Ya a punto de volar, él asume actitud de cierre, instala sus audífonos y guarda su teléfono en el bolsillo del asiento. Ella sigue acariciando sus imágenes y hace otra llamada con más detalles sobre su itinerario. Bendice, cierra, mira su chat preferido, acaricia la pantalla. El vecino vuelve a sacar su celular y hace un video de la pista. Ella llama de nuevo y pregunta por algo que había olvidado. El vecino guarda su celular con nueva actitud de cierre y segundos después lo tiene consigo: toma fotos de la pista, precisa un zoom haciendo gala de un pulgar oponible potenciado, una pinza de precisión que domina los bits; la pantalla escanea, indica coordenadas de luz mientras en la esquina superior puede verse un videoclip con una pareja bailando; se puede imaginar la música por el marcar acompasado del vecino. El avión empieza a moverse y él decide volver a grabar la pista. Mi vecina sigue mirando el Corazón de Jesús en su teléfono, lo acaricia con su dedo índice lentamente, sonríe a la pantalla.

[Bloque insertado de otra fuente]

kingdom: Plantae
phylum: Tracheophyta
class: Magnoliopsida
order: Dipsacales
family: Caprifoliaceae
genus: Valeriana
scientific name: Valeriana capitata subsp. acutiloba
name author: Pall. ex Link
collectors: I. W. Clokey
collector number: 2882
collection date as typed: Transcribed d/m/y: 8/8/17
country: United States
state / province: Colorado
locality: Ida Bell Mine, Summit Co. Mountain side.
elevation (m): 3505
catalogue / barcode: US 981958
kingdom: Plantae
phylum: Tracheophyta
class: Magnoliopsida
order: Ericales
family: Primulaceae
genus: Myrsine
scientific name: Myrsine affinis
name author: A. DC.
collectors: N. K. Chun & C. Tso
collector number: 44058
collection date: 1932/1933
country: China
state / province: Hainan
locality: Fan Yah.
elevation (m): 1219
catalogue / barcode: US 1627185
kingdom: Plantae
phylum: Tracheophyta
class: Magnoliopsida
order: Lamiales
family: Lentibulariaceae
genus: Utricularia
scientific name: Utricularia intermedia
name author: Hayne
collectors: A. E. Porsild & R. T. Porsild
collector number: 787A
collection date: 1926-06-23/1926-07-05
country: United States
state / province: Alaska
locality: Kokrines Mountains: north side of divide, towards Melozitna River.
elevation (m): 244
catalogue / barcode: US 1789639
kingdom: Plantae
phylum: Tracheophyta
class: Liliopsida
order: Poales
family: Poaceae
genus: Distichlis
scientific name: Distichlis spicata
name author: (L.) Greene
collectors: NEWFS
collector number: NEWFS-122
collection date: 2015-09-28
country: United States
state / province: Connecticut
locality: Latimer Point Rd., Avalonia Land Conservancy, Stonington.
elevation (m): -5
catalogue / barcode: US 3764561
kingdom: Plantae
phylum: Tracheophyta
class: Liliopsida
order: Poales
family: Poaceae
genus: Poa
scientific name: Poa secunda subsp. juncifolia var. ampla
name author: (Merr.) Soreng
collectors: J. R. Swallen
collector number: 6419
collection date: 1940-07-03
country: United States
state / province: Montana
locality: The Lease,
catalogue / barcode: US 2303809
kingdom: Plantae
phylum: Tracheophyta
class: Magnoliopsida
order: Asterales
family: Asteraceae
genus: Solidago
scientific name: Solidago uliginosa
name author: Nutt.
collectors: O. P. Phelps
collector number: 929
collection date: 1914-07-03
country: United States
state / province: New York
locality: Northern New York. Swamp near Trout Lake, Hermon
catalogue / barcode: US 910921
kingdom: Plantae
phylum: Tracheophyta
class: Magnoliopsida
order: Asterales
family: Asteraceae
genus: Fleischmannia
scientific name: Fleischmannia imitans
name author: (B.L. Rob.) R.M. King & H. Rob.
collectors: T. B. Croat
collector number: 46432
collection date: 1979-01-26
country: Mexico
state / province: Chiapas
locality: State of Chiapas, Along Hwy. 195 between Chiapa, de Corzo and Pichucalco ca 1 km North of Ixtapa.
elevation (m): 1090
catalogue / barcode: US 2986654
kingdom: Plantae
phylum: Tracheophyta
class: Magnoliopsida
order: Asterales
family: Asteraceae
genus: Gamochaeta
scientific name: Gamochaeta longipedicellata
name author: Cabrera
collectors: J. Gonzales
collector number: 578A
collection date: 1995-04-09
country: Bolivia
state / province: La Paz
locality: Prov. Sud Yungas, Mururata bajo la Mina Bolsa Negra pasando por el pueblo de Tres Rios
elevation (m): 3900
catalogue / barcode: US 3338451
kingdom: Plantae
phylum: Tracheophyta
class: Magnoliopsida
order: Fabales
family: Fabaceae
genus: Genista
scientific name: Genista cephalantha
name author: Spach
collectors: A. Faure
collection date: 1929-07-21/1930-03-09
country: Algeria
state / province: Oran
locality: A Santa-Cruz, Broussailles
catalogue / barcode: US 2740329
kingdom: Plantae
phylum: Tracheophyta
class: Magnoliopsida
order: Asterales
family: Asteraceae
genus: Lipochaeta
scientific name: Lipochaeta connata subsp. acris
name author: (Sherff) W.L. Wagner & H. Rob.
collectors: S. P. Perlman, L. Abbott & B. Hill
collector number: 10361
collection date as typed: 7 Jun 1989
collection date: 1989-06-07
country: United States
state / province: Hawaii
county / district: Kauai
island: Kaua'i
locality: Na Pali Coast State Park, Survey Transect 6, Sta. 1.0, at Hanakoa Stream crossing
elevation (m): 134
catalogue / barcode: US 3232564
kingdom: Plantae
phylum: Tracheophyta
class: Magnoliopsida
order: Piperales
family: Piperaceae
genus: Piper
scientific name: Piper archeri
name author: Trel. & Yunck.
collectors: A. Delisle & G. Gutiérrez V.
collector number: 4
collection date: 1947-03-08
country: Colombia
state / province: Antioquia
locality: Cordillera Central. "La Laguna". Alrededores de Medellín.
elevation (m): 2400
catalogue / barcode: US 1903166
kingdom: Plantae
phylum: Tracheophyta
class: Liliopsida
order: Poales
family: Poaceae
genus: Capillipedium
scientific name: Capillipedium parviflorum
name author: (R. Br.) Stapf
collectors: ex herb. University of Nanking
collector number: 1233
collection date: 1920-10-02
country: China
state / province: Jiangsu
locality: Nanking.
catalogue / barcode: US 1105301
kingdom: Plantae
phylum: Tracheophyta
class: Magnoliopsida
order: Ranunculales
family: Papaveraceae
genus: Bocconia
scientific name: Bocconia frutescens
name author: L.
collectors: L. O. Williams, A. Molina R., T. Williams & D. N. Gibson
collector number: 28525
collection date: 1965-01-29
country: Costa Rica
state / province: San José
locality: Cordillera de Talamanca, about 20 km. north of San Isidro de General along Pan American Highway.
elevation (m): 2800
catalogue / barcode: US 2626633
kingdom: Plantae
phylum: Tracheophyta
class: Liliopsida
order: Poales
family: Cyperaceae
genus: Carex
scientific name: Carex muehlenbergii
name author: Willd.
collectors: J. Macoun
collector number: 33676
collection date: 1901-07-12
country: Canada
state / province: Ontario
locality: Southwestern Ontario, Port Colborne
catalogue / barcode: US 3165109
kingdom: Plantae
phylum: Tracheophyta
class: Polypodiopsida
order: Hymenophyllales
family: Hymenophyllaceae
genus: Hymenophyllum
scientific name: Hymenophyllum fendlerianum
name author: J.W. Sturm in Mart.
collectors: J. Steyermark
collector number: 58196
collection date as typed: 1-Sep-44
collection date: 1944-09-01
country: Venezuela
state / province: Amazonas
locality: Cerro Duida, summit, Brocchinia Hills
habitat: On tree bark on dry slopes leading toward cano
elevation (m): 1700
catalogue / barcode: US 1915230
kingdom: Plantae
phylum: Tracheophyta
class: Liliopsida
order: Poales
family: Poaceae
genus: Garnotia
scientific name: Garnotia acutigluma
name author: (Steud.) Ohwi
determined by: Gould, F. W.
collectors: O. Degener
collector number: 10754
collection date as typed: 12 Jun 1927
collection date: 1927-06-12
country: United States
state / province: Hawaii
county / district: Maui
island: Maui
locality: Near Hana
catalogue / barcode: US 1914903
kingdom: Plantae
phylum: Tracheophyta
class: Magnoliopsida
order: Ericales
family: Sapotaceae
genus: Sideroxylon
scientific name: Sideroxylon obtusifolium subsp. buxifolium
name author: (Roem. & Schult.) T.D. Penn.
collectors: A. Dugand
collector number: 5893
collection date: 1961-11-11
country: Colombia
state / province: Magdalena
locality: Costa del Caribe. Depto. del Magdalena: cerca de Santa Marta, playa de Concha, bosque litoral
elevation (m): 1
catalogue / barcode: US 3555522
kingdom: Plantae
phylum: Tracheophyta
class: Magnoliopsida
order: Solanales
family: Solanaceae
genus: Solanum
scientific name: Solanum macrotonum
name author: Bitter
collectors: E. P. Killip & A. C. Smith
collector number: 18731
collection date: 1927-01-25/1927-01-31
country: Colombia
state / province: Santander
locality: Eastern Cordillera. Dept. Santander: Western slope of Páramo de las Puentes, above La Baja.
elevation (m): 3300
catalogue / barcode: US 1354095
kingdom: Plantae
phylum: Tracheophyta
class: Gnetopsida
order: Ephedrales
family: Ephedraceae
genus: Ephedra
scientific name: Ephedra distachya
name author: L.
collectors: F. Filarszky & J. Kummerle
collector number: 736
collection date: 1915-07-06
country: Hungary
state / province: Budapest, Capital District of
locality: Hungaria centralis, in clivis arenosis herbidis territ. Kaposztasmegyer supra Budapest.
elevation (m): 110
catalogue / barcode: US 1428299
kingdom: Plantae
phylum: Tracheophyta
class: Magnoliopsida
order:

Iniciamos el vuelo y mi vecino ajusta sus audífonos, toca el lado derecho y mueve su cabeza, vuelve a tocar, indeciso, su mirada escanea casi como la pantalla y, finalmente, sus dedos marcan el compás sobre el pantalón; en segundos se duerme. Mi vecina aún mira su chat, sube el índice, ronda su tiempo y finalmente mete el teléfono en su cartera negra; saca su rosario, murmulla, y haciendo gala de su pulgar oponible, mueve con destreza hacia adelante y hacia atrás cada uno de las esferas pequeñas de aquella cadena dividida en cinco ristras de diez. El pulgar oponible rastrea bolita a bolita los misterios gloriosos, plegarias que se despliegan en la memoria  de mi vecina entrenada, como el chatgpt, con siglos de información religiosa. Una serie de escenas debe activarse en su cabeza, casi como un videoclip.